Ewell’s instructions from Jackson were of the meagerest: He was to watch Banks and, presumably, was authorized to assail an exposed force if he could do so without great risks; but how was Ewell to determine the risks? He was a stranger to Ashby and had no intelligence system. The first plan that occurred to Ewell was to attack Banks’s communications byway of the road from Luray to New Market. Accordingly Ewell wrote Jackson to ask his judgment of such an advance and to inquire how Jackson had ascertained what the enemy was doing. The answer was neither encouraging nor illuminating. Jackson barred the attack as too hazardous. For the rest, he wrote: “I have been relying on spies for my information from the enemy.”33
This did not have a good effect on Ewell’s temper. When rumor reached him, about the same time, that Banks was moving on him, he fairly seethed. Colonel James A. Walker of the 13th Virginia wa
s calling at headquarters when Ewell saw him. “Colonel Walker,” he began abruptly, “did it ever occur to you that General Jackson is crazy?” Walker, who had been one of Jackson’s cadets, answered, “I don’t know, General. We used to call him ‘Tom Fool Jackson’ at the Virginia Military Institute, but I do not suppose that he is really crazy.”

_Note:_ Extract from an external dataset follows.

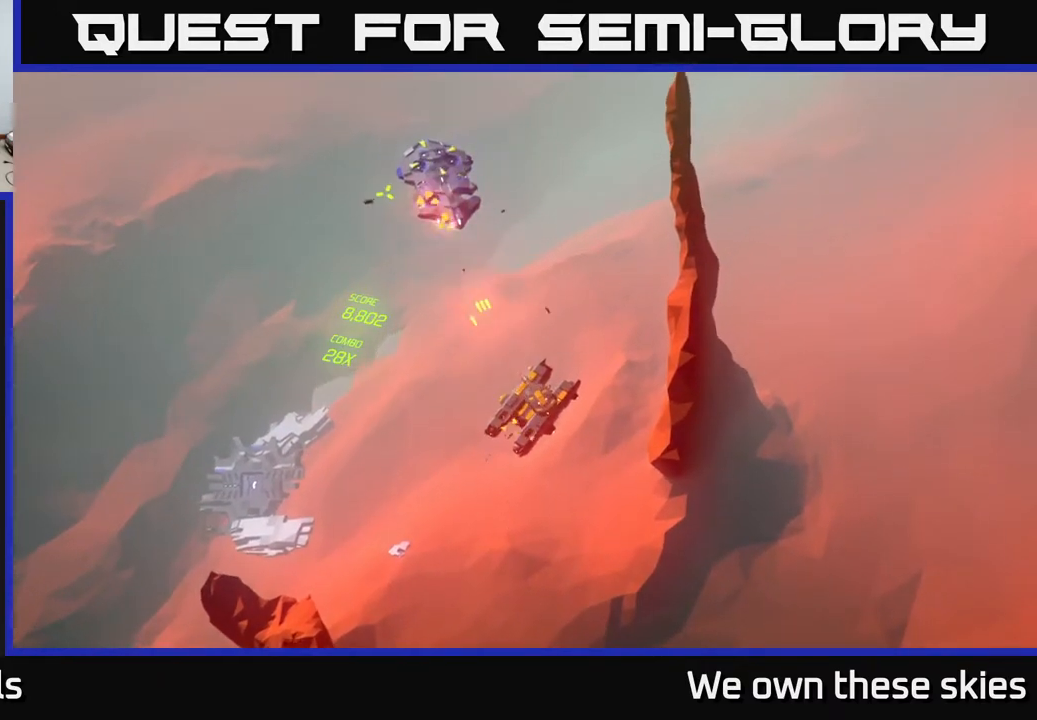
{"buttons": [], "left_stick": "center", "events": []}
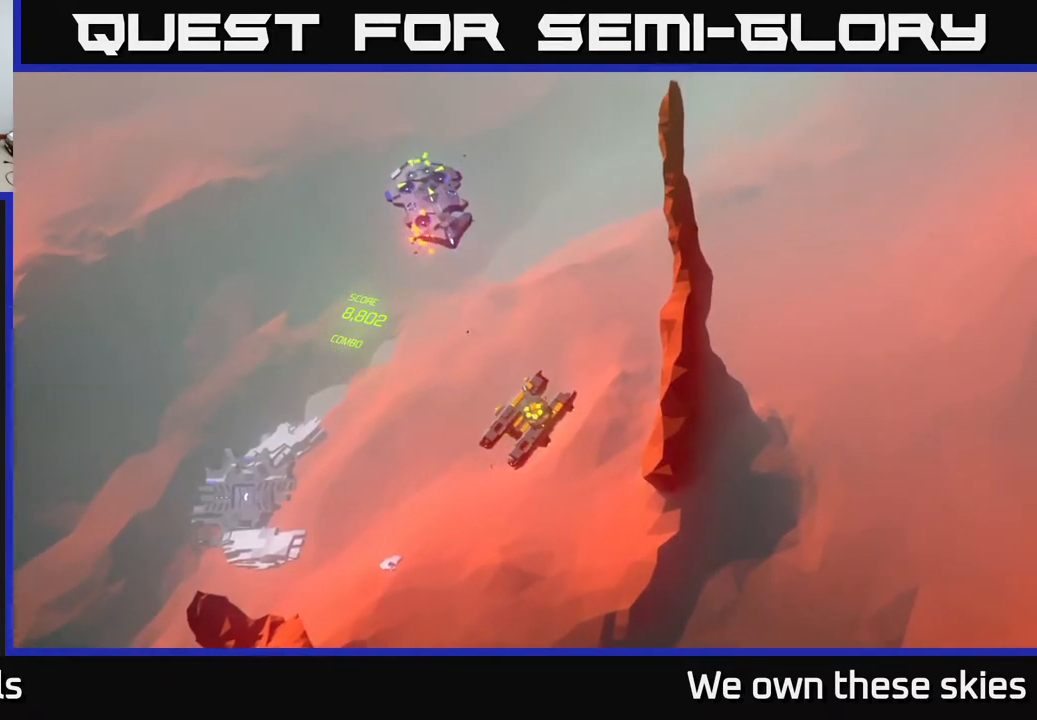
{"buttons": [], "left_stick": "center", "events": []}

“I tell you, sir,” Ewell stormed, “he is as crazy as a March hare. He has gone away, I don’t know where, and left me here with instructions to stay until he returns. But Banks’s whole army is advancing on me, and I have not the most remote idea where to communicate with General Jackson. I tell you, sir, he is crazy, and I will just march my division away from here. I do not mean to have it cut to pieces at the behest of a crazy man.” With that Ewell began furiously to pace the yard.
Glad enough to get away, Colonel Walker rode down to see his own brigade commander, General Arnold Elzey. He too was in a rage, over some order he had received from Ewell. “I tell you, sir,” he roared to Walker, “General Ewell is crazy, and I have a serious notion of marching my brigade back to Gordonsville.”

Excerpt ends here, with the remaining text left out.